» EXERCISE AIM: Copy the data verbatim and leave out every picture.

STUDY MATERIAL START

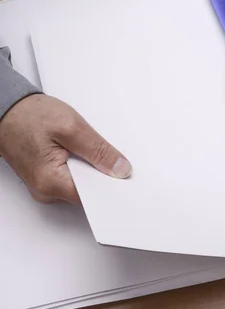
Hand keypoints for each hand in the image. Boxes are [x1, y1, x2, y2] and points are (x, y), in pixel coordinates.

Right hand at [0, 94, 131, 203]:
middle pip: (89, 193)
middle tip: (115, 158)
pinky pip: (73, 177)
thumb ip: (98, 150)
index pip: (93, 199)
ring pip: (82, 184)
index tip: (128, 180)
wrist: (7, 108)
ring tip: (93, 149)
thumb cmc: (29, 116)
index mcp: (52, 182)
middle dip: (103, 176)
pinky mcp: (47, 177)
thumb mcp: (71, 127)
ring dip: (92, 169)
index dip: (113, 189)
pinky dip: (82, 166)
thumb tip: (120, 169)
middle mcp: (46, 191)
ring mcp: (46, 186)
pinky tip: (83, 151)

STUDY MATERIAL END

» OUTPUT FOR THIS TASK:
Hand keypoints for each hand in the image. Boxes are [x1, y1, x2, y2] and points are (x, y), in pixel coordinates.

Right hand at [0, 94, 131, 203]:
middle pip: (89, 193)
middle tip: (115, 158)
pinky pip: (73, 177)
thumb ip: (98, 150)
index pip: (93, 199)
ring pip: (82, 184)
index tip: (128, 180)
wrist: (7, 108)
ring tip: (93, 149)
thumb cmc: (29, 116)
index mcp: (52, 182)
middle dip: (103, 176)
pinky mcp: (47, 177)
thumb mcp: (71, 127)
ring dip: (92, 169)
index dip: (113, 189)
pinky dip: (82, 166)
thumb tip: (120, 169)
middle mcp: (46, 191)
ring mcp: (46, 186)
pinky tip: (83, 151)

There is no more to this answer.